The model of PA-related health competence provides a basis for explicating the interdisciplinary task of assisting people in initiating and maintaining a physically active lifestyle. The focus is on personal competencies that favor the integration of PA into everyday life with positive effects on health and wellbeing. As explained at the outset, this focus is related to important objectives in exercise therapy and health sports concepts.
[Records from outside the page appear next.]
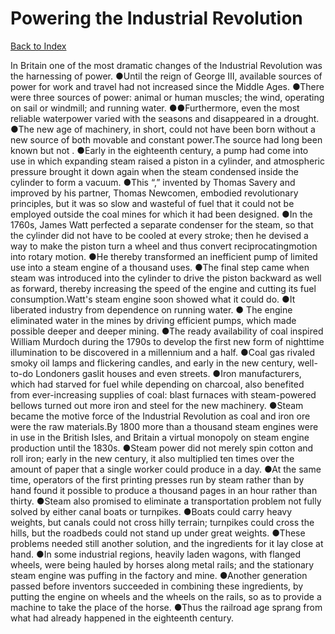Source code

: # Powering the Industrial Revolution
[Back to Index](https://github.com/windows10010/tpoExtractor/blob/master/README.md)

In Britain one of the most dramatic changes of the Industrial Revolution was the harnessing of power. ●Until the reign of George Ⅲ, available sources of power for work and travel had not increased since the Middle Ages. ●There were three sources of power: animal or human muscles; the wind, operating on sail or windmill; and running water. ●●Furthermore, even the most reliable waterpower varied with the seasons and disappeared in a drought. ●The new age of machinery, in short, could not have been born without a new source of both movable and constant power.The source had long been known but not . ●Early in the eighteenth century, a pump had come into use in which expanding steam raised a piston in a cylinder, and atmospheric pressure brought it down again when the steam condensed inside the cylinder to form a vacuum. ●This “,” invented by Thomas Savery and improved by his partner, Thomas Newcomen, embodied revolutionary principles, but it was so slow and wasteful of fuel that it could not be employed outside the coal mines for which it had been designed. ●In the 1760s, James Watt perfected a separate condenser for the steam, so that the cylinder did not have to be cooled at every stroke; then he devised a way to make the piston turn a wheel and thus convert reciprocatingmotion into rotary motion. ●He thereby transformed an inefficient pump of limited use into a steam engine of a thousand uses. ●The final step came when steam was introduced into the cylinder to drive the piston backward as well as forward, thereby increasing the speed of the engine and cutting its fuel consumption.Watt's steam engine soon showed what it could do. ●It liberated industry from dependence on running water.
● The engine eliminated water in the mines by driving efficient pumps, which made possible deeper and deeper mining.
●The ready availability of coal inspired William Murdoch during the 1790s to develop the first new form of nighttime illumination to be discovered in a millennium and a half. ●Coal gas rivaled smoky oil lamps and flickering candles, and early in the new century, well-to-do Londoners gaslit houses and even streets. ●Iron manufacturers, 
 which had starved for fuel while depending on charcoal, also benefited from ever-increasing supplies of coal: blast furnaces with steam-powered bellows turned out more iron and 
 steel for the new machinery. ●Steam became the motive force of the Industrial Revolution as coal and iron ore were the raw materials.By 1800 more than a thousand steam engines were in use in the British Isles, and Britain a virtual monopoly on steam engine production until the 1830s. ●Steam power did not merely spin cotton and roll iron; early in the new century, it also multiplied ten times over the amount of paper that a single worker could produce in a day. ●At the same time, operators of the first printing presses run by steam rather than by hand found it possible to produce a thousand pages in an hour rather than thirty. ●Steam also promised to eliminate a transportation problem not fully solved by either canal boats or turnpikes. ●Boats could carry heavy weights, but canals could not cross hilly terrain; turnpikes could cross the hills, but the roadbeds could not stand up under great weights. ●These problems needed still another solution, and the ingredients for it lay close at hand. ●In some industrial regions, heavily laden wagons, with flanged wheels, were being hauled by horses along metal rails; and the stationary steam engine was puffing in the factory and mine. ●Another generation passed before inventors succeeded in combining these ingredients, by putting the engine on wheels and the wheels on the rails, so as to provide a machine to take the place of the horse. ●Thus the railroad age sprang from what had already happened in the eighteenth century.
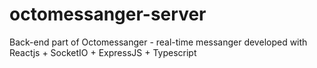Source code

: # octomessanger-server
Back-end part of Octomessanger - real-time messanger developed with Reactjs + SocketIO + ExpressJS + Typescript
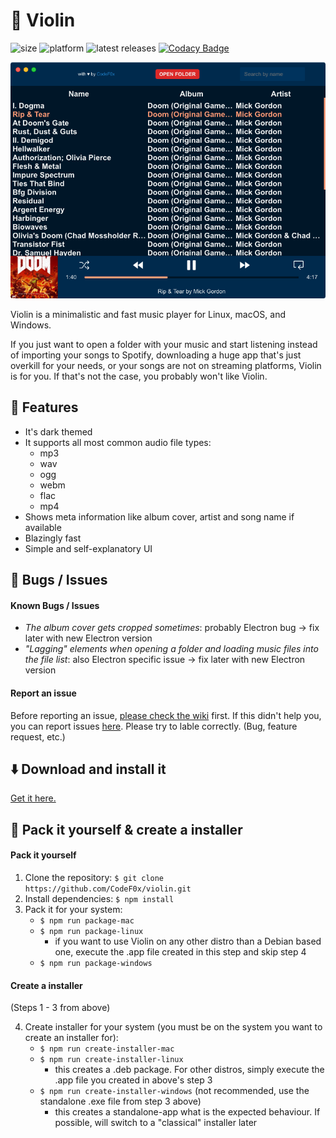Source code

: # 🎼 Violin

![size](https://img.shields.io/badge/application%20size%3A-~55%20MB-green.svg) ![platform](https://img.shields.io/badge/runs%20on%3A-windows%20|%20linux%20|%20osx-blue.svg) ![latest releases](https://img.shields.io/github/release-date/CodeF0x/violin.svg?label=latest%20release%3A) [![Codacy Badge](https://api.codacy.com/project/badge/Grade/7549990eb1954df9858c27b21bf0f8ed)](https://www.codacy.com/app/CodeF0x/violin?utm_source=github.com&utm_medium=referral&utm_content=CodeF0x/violin&utm_campaign=Badge_Grade)

![screenshot](docs/assets/screenshot.png)

Violin is a minimalistic and fast music player for Linux, macOS, and Windows.

If you just want to open a folder with your music and start listening instead of importing your songs to Spotify, downloading a huge app that's just overkill for your needs, or your songs are not on streaming platforms, Violin is for you. If that's not the case, you probably won't like Violin.

## 📓 Features

- It's dark themed
- It supports all most common audio file types:
  - mp3
  - wav
  - ogg
  - webm
  - flac
  - mp4
- Shows meta information like album cover, artist and song name if available
- Blazingly fast
- Simple and self-explanatory UI

## 🐛 Bugs / Issues

#### Known Bugs / Issues

- _The album cover gets cropped sometimes_: probably Electron bug -> fix later with new Electron version
- _"Lagging" elements when opening a folder and loading music files into the file list_: also Electron specific issue -> fix later with new Electron version

#### Report an issue

Before reporting an issue, [please check the wiki](https://github.com/CodeF0x/violin/wiki) first. If this didn't help you, you can report issues [here](https://github.com/CodeFox/violin/issues). Please try to lable correctly. (Bug, feature request, etc.)

## ⬇️ Download and install it

[Get it here.](https://github.com/CodeF0x/violin/releases)

## 🔨 Pack it yourself & create a installer

#### Pack it yourself

1. Clone the repository: `$ git clone https://github.com/CodeF0x/violin.git`
2. Install dependencies: `$ npm install`
3. Pack it for your system:
   - `$ npm run package-mac`
   - `$ npm run package-linux`
     - if you want to use Violin on any other distro than a Debian based one, execute the .app file created in this step and skip step 4
   - `$ npm run package-windows`

#### Create a installer

(Steps 1 - 3 from above)

4. Create installer for your system (you must be on the system you want to create an installer for):
   - `$ npm run create-installer-mac`
   - `$ npm run create-installer-linux`
     - this creates a .deb package. For other distros, simply execute the .app file you created in above's step 3
   - `$ npm run create-installer-windows` (not recommended, use the standalone .exe file from step 3 above)
     - this creates a standalone-app what is the expected behaviour. If possible, will switch to a "classical" installer later
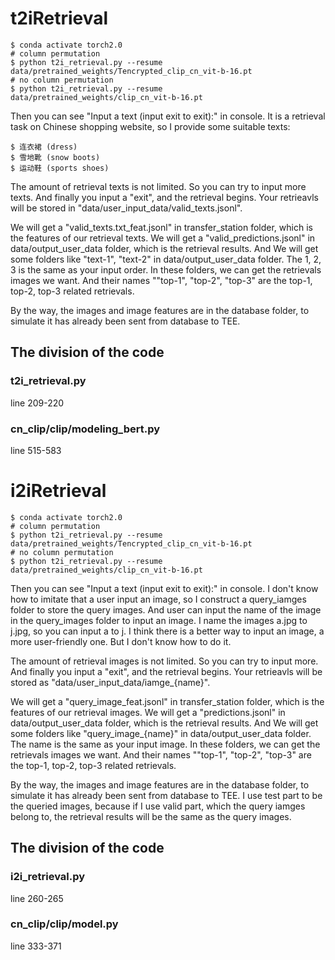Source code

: # t2iRetrieval

    $ conda activate torch2.0
    # column permutation
    $ python t2i_retrieval.py --resume data/pretrained_weights/Tencrypted_clip_cn_vit-b-16.pt
    # no column permutation
    $ python t2i_retrieval.py --resume data/pretrained_weights/clip_cn_vit-b-16.pt

Then you can see "Input a text (input exit to exit):" in console. It is a retrieval task on Chinese shopping website, so I provide some suitable texts:

    $ 连衣裙 (dress)
    $ 雪地靴 (snow boots)
    $ 运动鞋 (sports shoes)

The amount of retrieval texts is not limited. So you can try to input more texts. And finally you input a "exit", and the retrieval begins. Your retrieavls will be stored in "data/user_input_data/valid_texts.jsonl".

We will get a "valid_texts.txt_feat.jsonl" in transfer_station folder, which is the features of our retrieval texts. We will get a "valid_predictions.jsonl" in data/output_user_data folder, which is the retrieval results. And We will get some folders like "text-1", "text-2" in data/output_user_data folder. The 1, 2, 3 is the same as your input order. In these folders, we can get the retrievals images we want. And their names ""top-1", "top-2", "top-3" are the top-1, top-2, top-3 related retrievals. 

By the way, the images and image features are in the database folder, to simulate it has already been sent from database to TEE.

## The division of the code

### t2i_retrieval.py

line 209-220

### cn_clip/clip/modeling_bert.py

line 515-583


# i2iRetrieval

    $ conda activate torch2.0
    # column permutation
    $ python t2i_retrieval.py --resume data/pretrained_weights/Tencrypted_clip_cn_vit-b-16.pt
    # no column permutation
    $ python t2i_retrieval.py --resume data/pretrained_weights/clip_cn_vit-b-16.pt

Then you can see "Input a text (input exit to exit):" in console. I don't know how to imitate that a user input an image, so I construct a query_iamges folder to store the query images. And user can input the name of the image in the query_images folder to input an image. I name the images a.jpg to j.jpg, so you can input a to j. I think there is a better way to input an image, a more user-friendly one. But I don't know how to do it.

The amount of retrieval images is not limited. So you can try to input more. And finally you input a "exit", and the retrieval begins. Your retrieavls will be stored as "data/user_input_data/iamge_{name}".

We will get a "query_image_feat.jsonl" in transfer_station folder, which is the features of our retrieval images. We will get a "predictions.jsonl" in data/output_user_data folder, which is the retrieval results. And We will get some folders like "query_image_{name}" in data/output_user_data folder. The name is the same as your input image. In these folders, we can get the retrievals images we want. And their names ""top-1", "top-2", "top-3" are the top-1, top-2, top-3 related retrievals. 

By the way, the images and image features are in the database folder, to simulate it has already been sent from database to TEE. I use test part to be the queried images, because if I use valid part, which the query iamges belong to, the retrieval results will be the same as the query images.

## The division of the code

### i2i_retrieval.py

line 260-265

### cn_clip/clip/model.py

line 333-371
In this respect, the questionnaire developed specifically to record control competencies broadens the possibilities for encouraging competence-based research in the field of individual-based health promotion and prevention, as well as for rehabilitation based on validated methods. In addition to the possibilities of reliable, valid, and test-efficient status diagnostics, which can be assessed positively in adults on the basis of these studies, the questionnaire may also be used to evaluate efforts to promote health competence by means of exercise therapy or health sports offers (Pfeifer et al. 2013). Future research should also focus on answering the question regarding the extent to which this personal competence comes to bear under different social, structural, and economic conditions; as such conditions can promote or hinder PA habits. This also includes the question of the role played by PA-related health competence for health-competent integration of PA into everyday life when an individual’s circumstances change (e. g., new job, change in family circumstances, health limitations). This would close the research gap seen to exist in a failure to link health literacy research geared to individuals and research geared to social structural factors (Abel et al. 2011).